INSTRUCTIONS ->
**1.** In the pot-maker puzzle below, what does the pot maker tell the merchant he is unable to do?
**2.** Continue the solution to the pot-maker puzzle below, starting after its final sentence.

SELECTED PASSAGE ->

---------------

In an old town, there lived a pot maker who wanted to sell the last stock of his craft to a merchant. When the merchant asked him how many pots he had, he replied that he was unable to count after 100. But he gave him certain clues to figure out for himself:
If the number of pots are divided by two, there will be one left.
If they are divided by three, there will be one left.
If they are divided by four, there will be one left.
If they are divided by five, there will be one left.
If they are divided by six, there will be one left.
If they are divided by seven, there will be one left.
If they are divided by eight, there will be one left.
If they are divided by nine, there will be one left.
If they are divided by ten, there will be one left.
But if they are divided by eleven, there will be no pot left.
Can you find the number of pots, the pot maker possess?
Solution:
You may solve this question with different methods but we are only giving away one.
What you have to do in that method is look for a number x to which all the numbers from 2 to 10 divide evenly. Multiplying the numbers together (2*3*4*5*6*7*8*9*10) will give you a big number but we have to find a smaller possibility. What we can do is find the prime factors, a subset of which we can use to form a number from 2 to 10.

---------------

RECORD SET ->
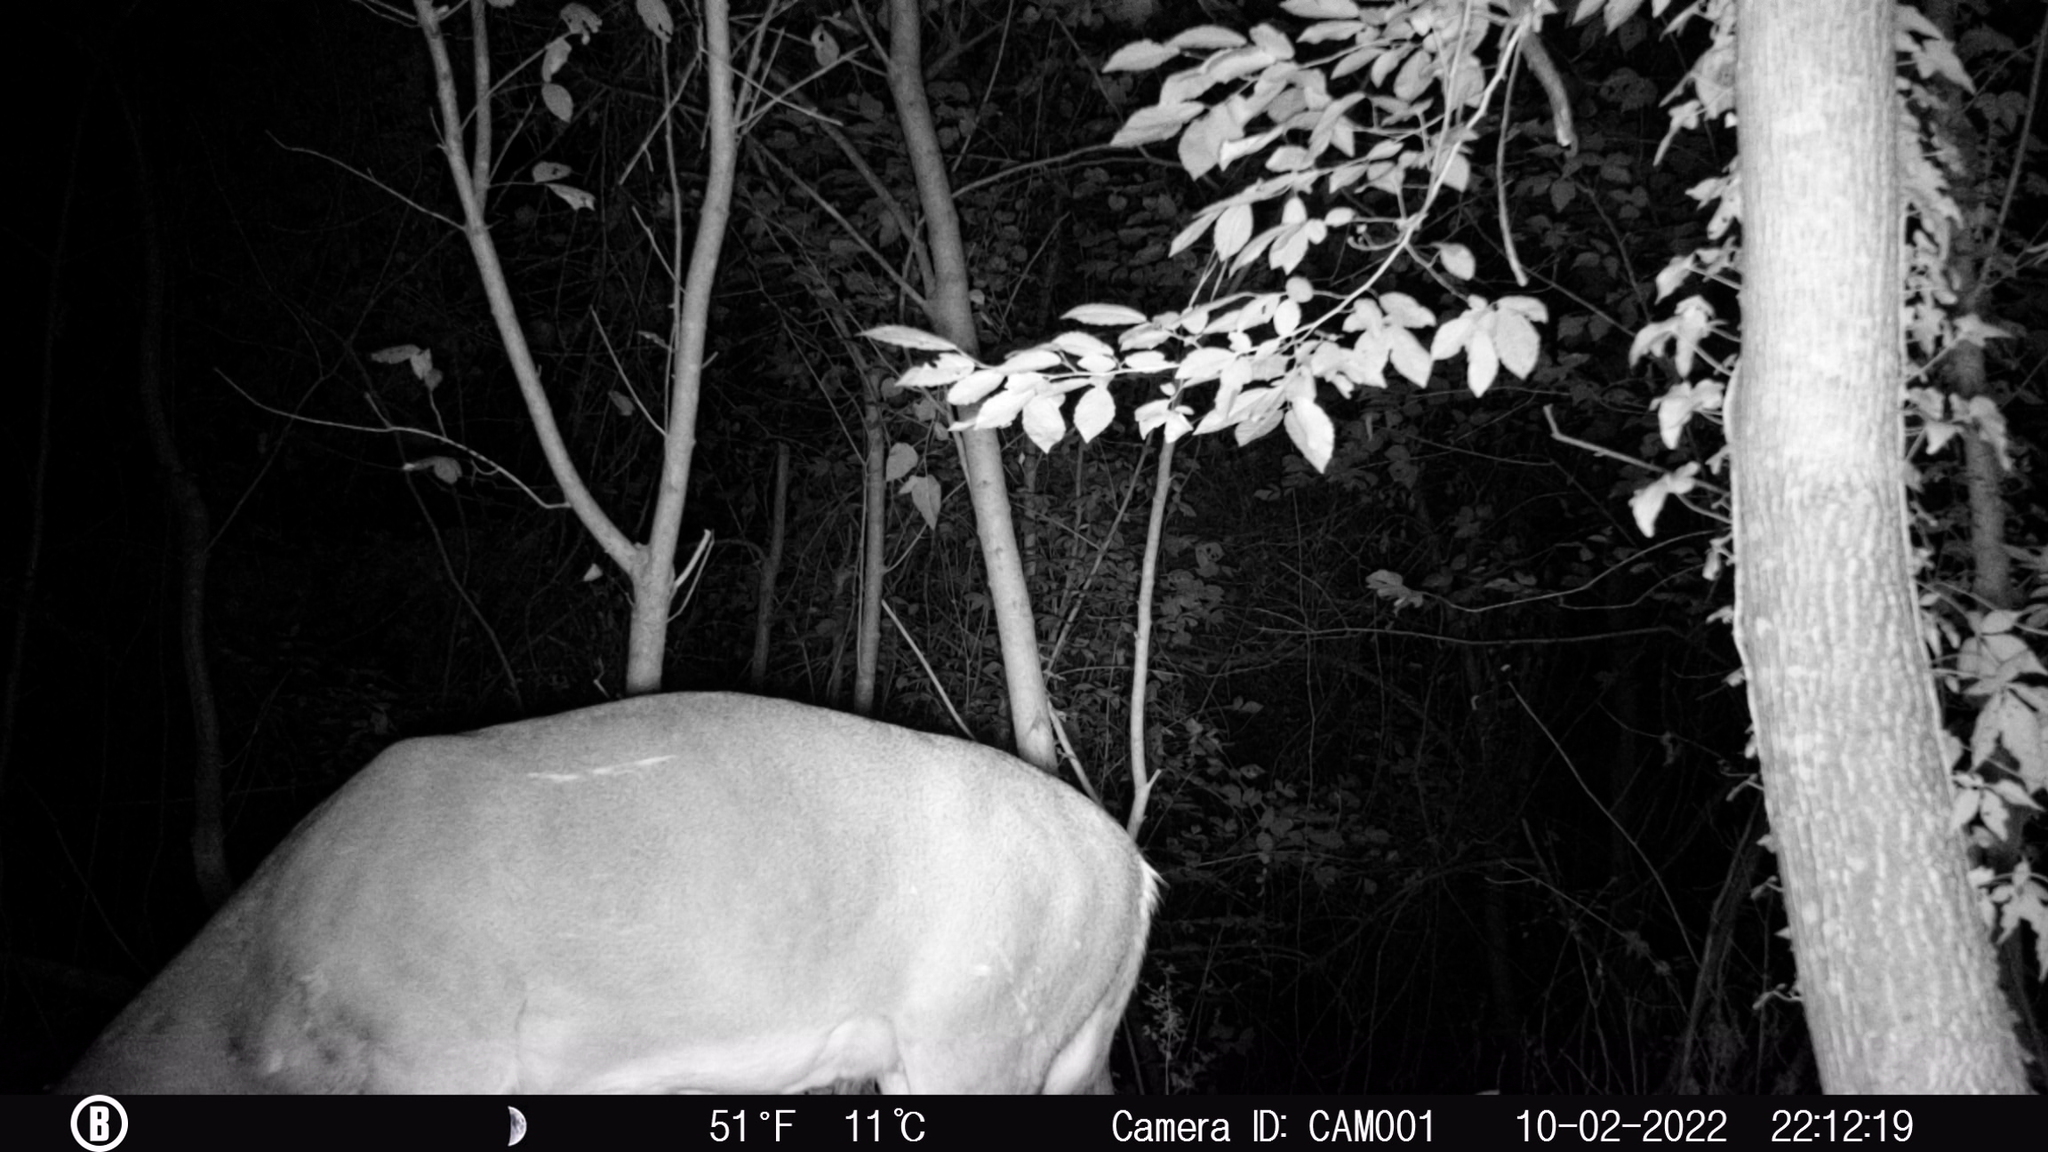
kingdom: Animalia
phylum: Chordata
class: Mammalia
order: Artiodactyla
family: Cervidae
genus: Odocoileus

---------------

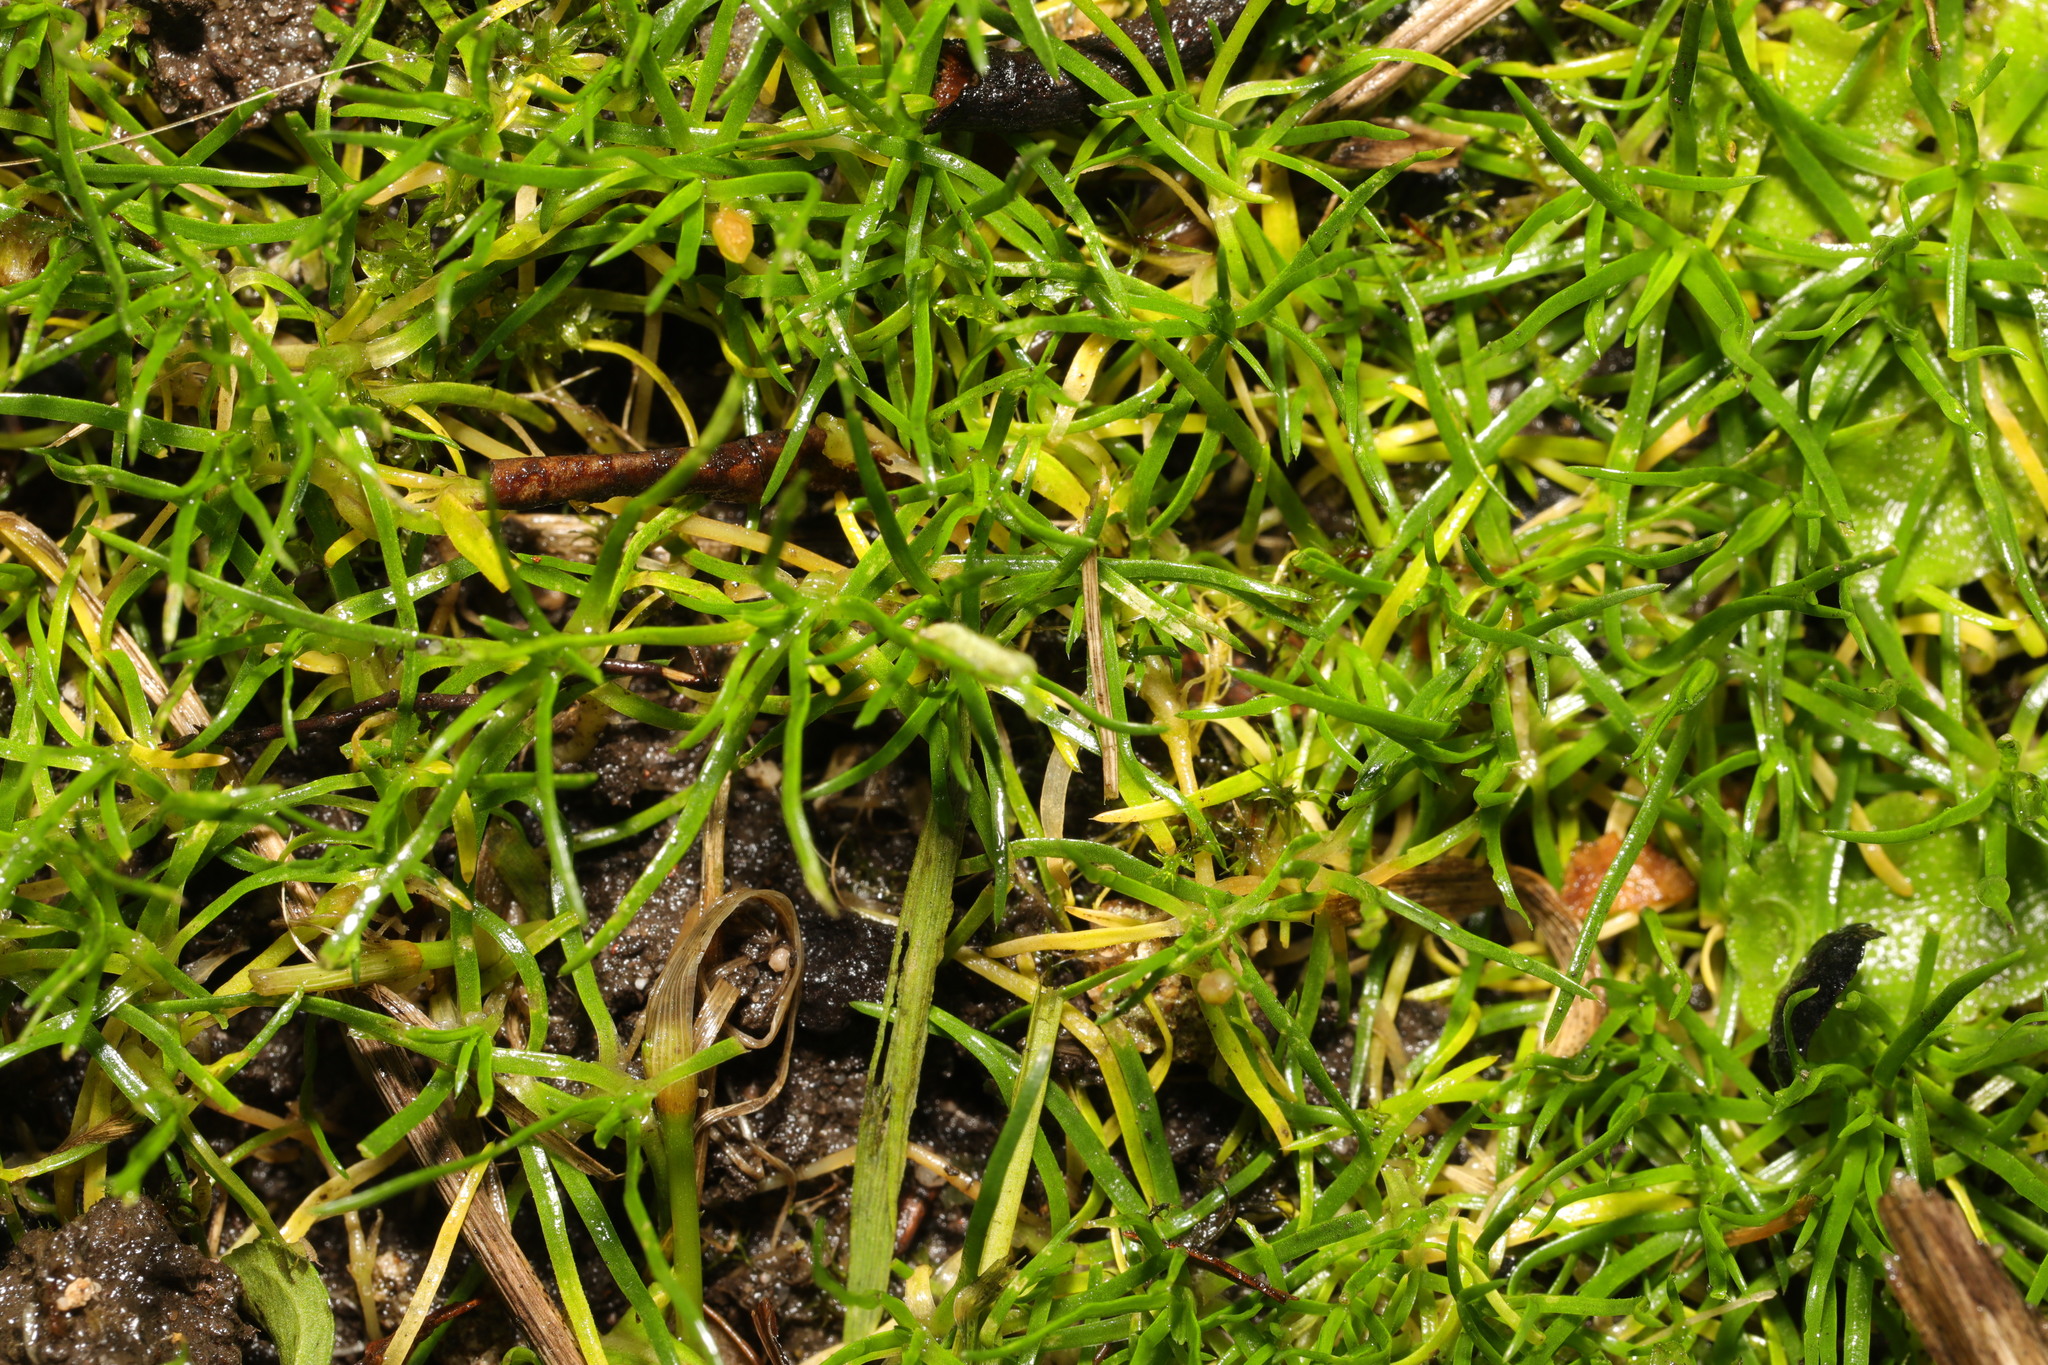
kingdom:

---------------

ANSWER LIST ->
**1.** He is unable to count after 100.

**2.**
2*2*2*3*3*5*7 will certainly give us what we need. The product is 2520 and it is the lowest possible number which can be evenly divided by 2-10.
Now if we add 1 to the number, the result will be 2521 which will satisfy all the conditions from 2 to 10. But will not hold true in case of 11.
If you calculate, you will see that you can multiply 2520 by any integer and add 1 to it to satisfy all the conditions except the divisibility by 11. What we need is an integer Y that can be multiplied by 2520 and if we add 1 to the product, it becomes divisible by 11.
2520/11 leaves a remainder 1. Now let us keep increasing the number of 2520. Suppose if we divide two 2520 by 11, the remainder then will be 1 + 1 = 2. If we keep going on like that. Ten 2520 when divided by 11 will give 10 as remainder and if we add 1 to them, it will be completely divisible. Also it will satisfy all the conditions from 2-10.
Thus our answer is 25201.